October 18, 2010

Daisy Chain


We have all a better guide in ourselves, if we would attend to it, than any other person could be. ~ from Mansfield Park, Jane Austen 
Do you ever notice there seem to be a million Life Coaches?  Everywhere I turn, there are books from some Life Coach or on Twitter there are many people peddling their services to be your Life Coach.  I don't mean to lump everyone in with the bad apples.  Some are caring and have the best intentions of helping.  But...

All you have to do is look within and be honest with yourself and you will know what to do without someone telling you what to do.  I think it's fine to get advice from friends, but when you turn over your power to some "coach", I think that is foolish.  It's a waste of time, money and energy.  Think about it: you are handing your life over to someone, letting them take the reins.  But do they really know you?  Who knows you better than you? 

If you are so timid and really can't trust your own judgement on what is best for yourself, then a legitimate therapist might be the answer.  Someone to help you work through any issues you may have and help you realize what you want, but not someone who tells you what to do.  If you make your own choices in life, you own your power.  Everyone is powerful in their own right.


I've been writing in a journal lately and it's helping me realize alot about myself.  I have filled up 1/4 of a journal in only 2 weeks.  I'm writing like crazy.  I'm stringing together a big daisy-chain of thoughts which I never realized were connected until I wrote them down.  One thing makes me realize another thing.  It's so enlightening!

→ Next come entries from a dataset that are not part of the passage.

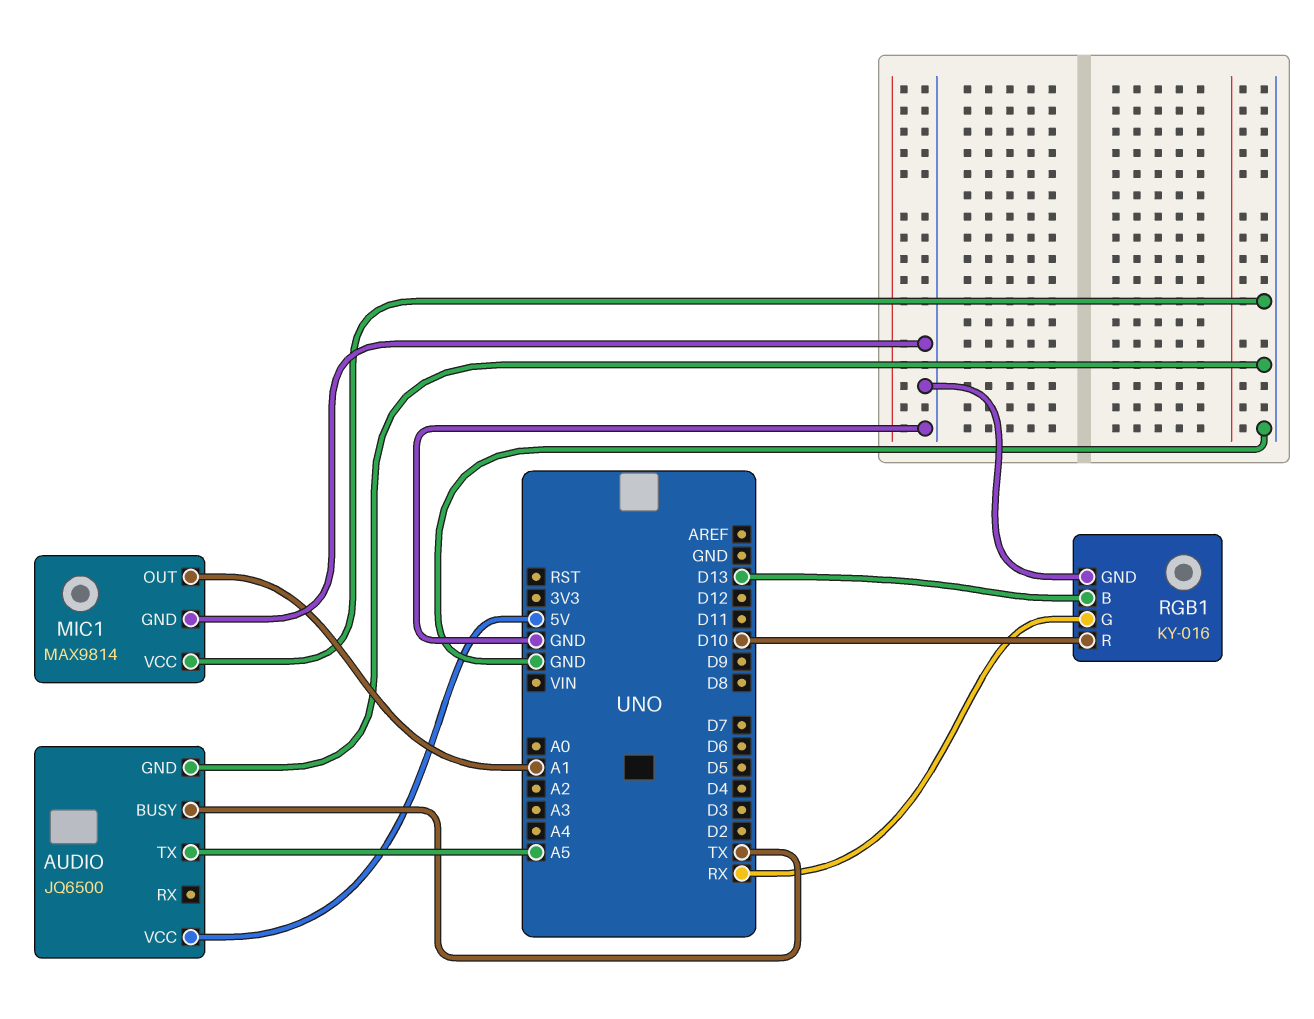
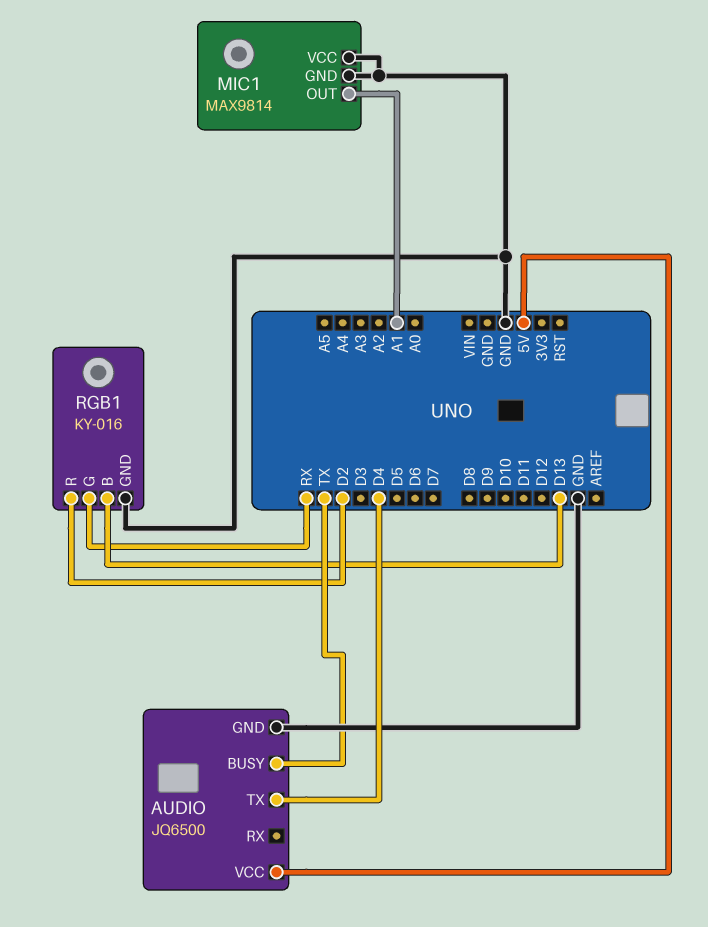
AUDIO pin TX: A5 -> D4
RGB1 pin R: D10 -> D2

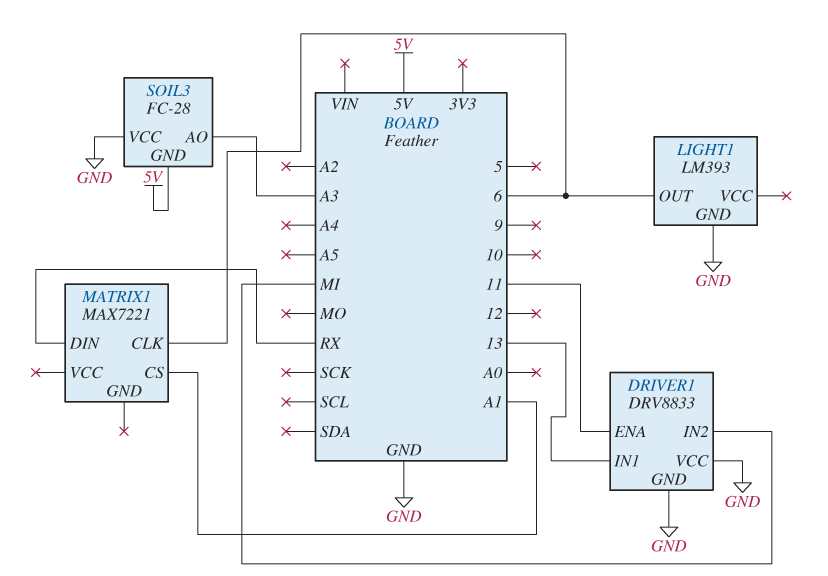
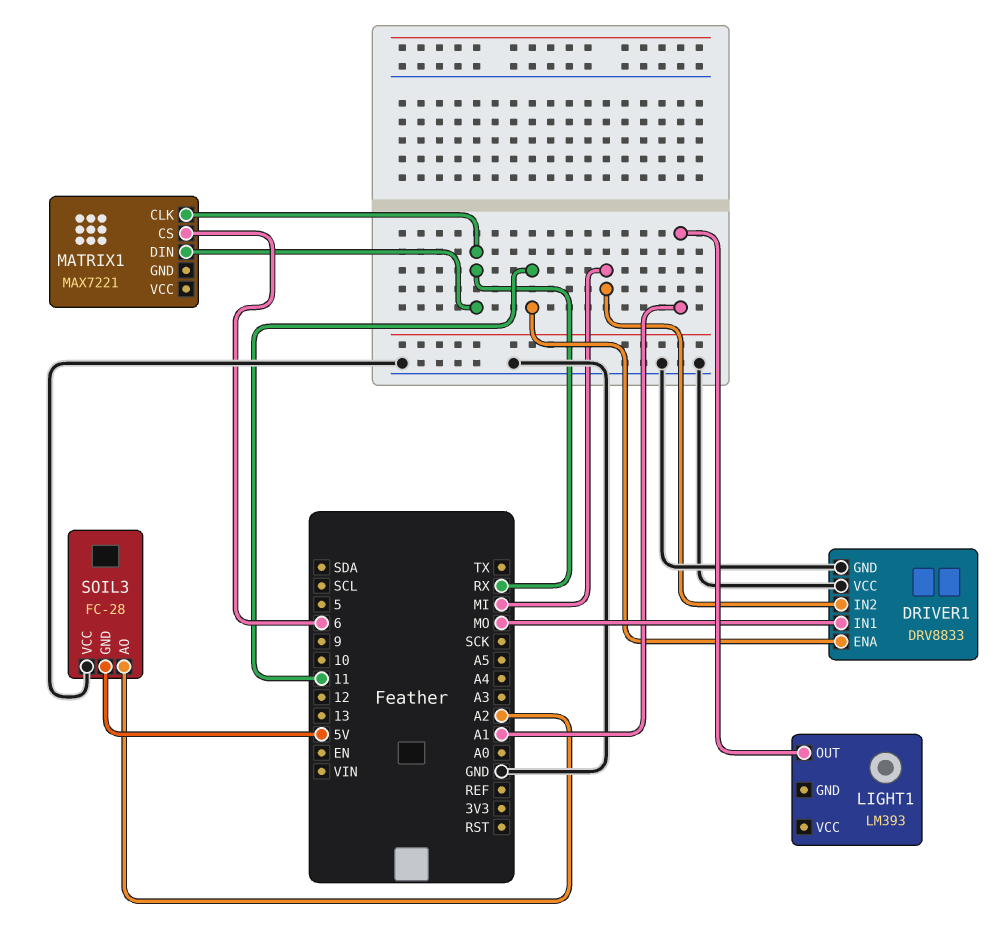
DRIVER1 pin IN1: 13 -> MO
LIGHT1 pin GND: GND -> none
LIGHT1 pin OUT: 6 -> A1
MATRIX1 pin CLK: 6 -> RX
MATRIX1 pin CS: A1 -> 6
SOIL3 pin AO: A3 -> A2

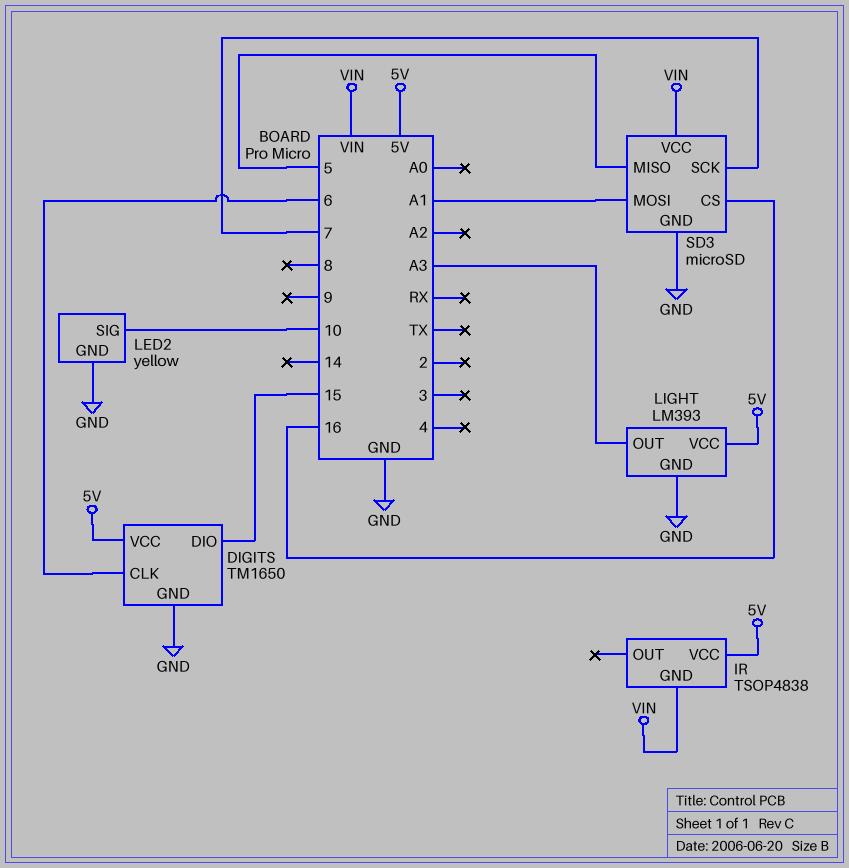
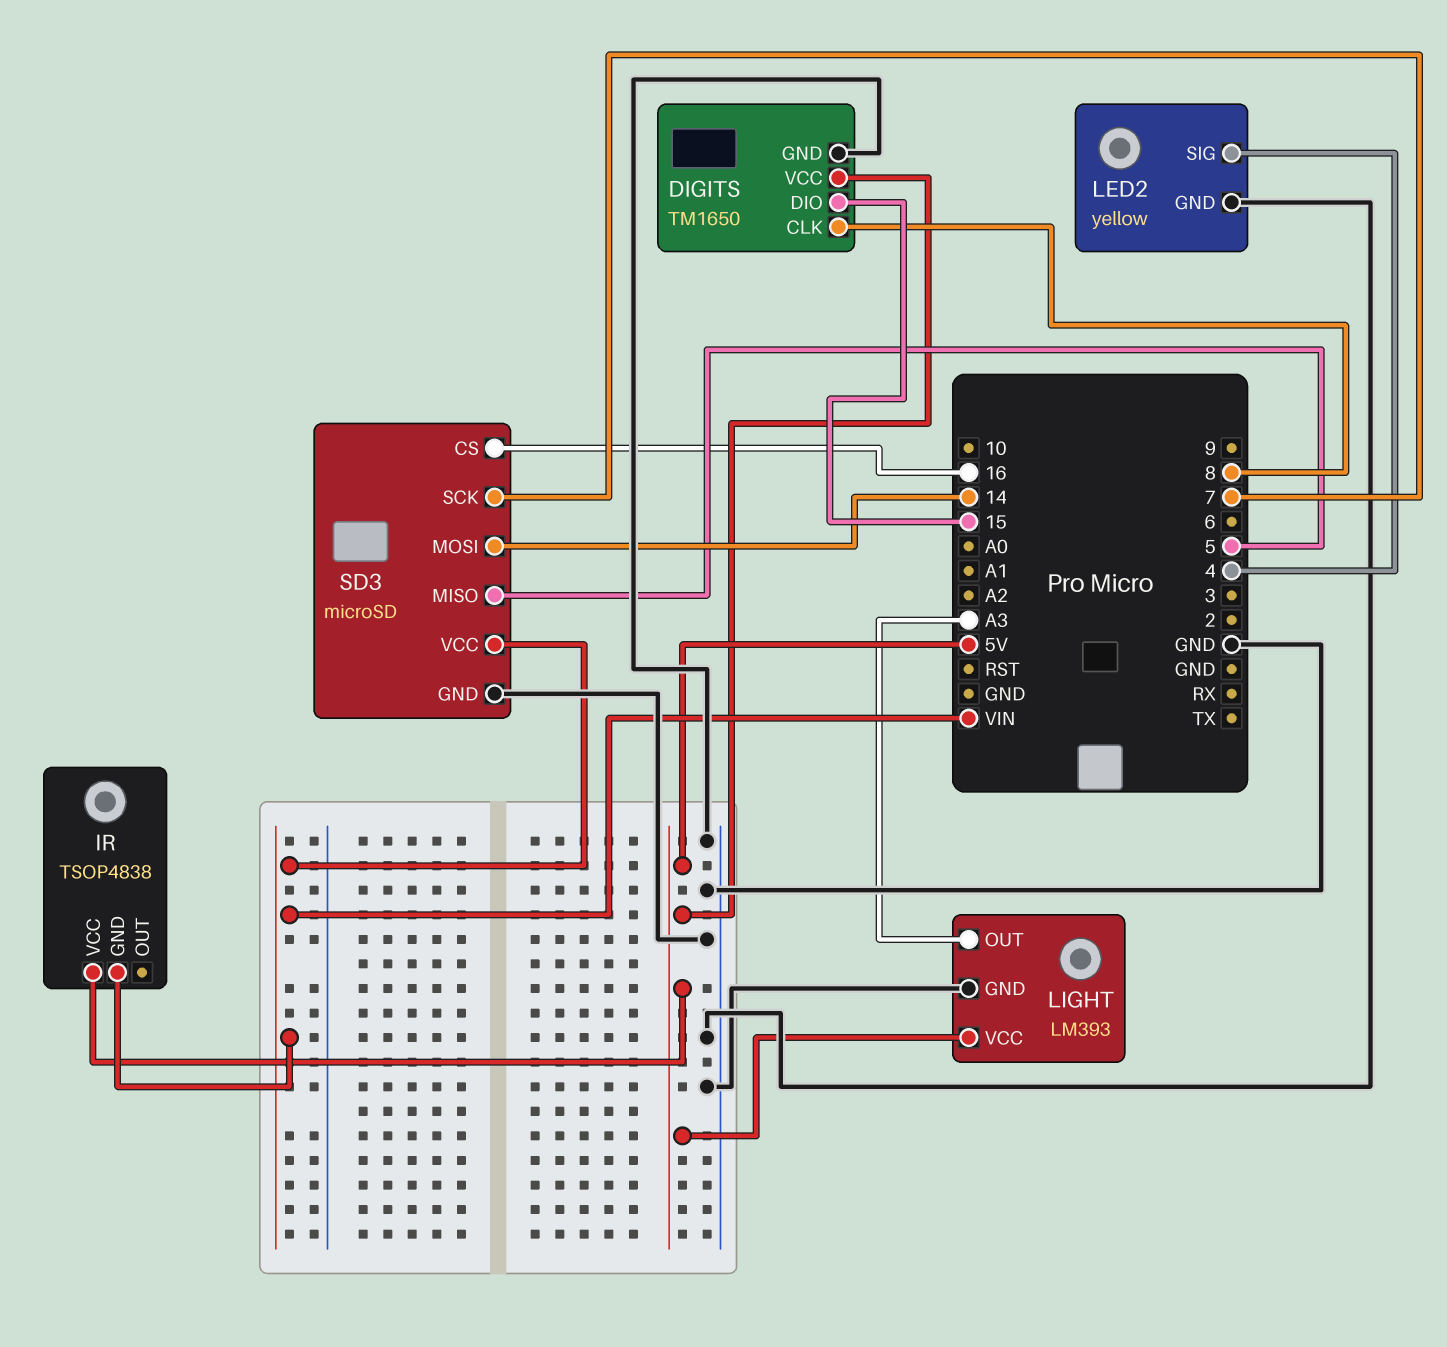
DIGITS pin CLK: 6 -> 8
LED2 pin SIG: 10 -> 4
SD3 pin MOSI: A1 -> 14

I have noticed that when you are forced to clean up your life, you also clean the gunk out of your soul and get to know the real you.  Maybe a new you.  I have realized so much in such a short time.  This Desert Retreat is doing things to me on so many levels.  Not just diet and exercise, but uncovering the layers of who I thought I was.  More and more I see the reason I was brought here.  I'm not so sure it's any one thing I'm supposed to discover or a person I'm supposed to meet, but perhaps rather it's ME I'm supposed to discover.  I feel so happy about that revelation!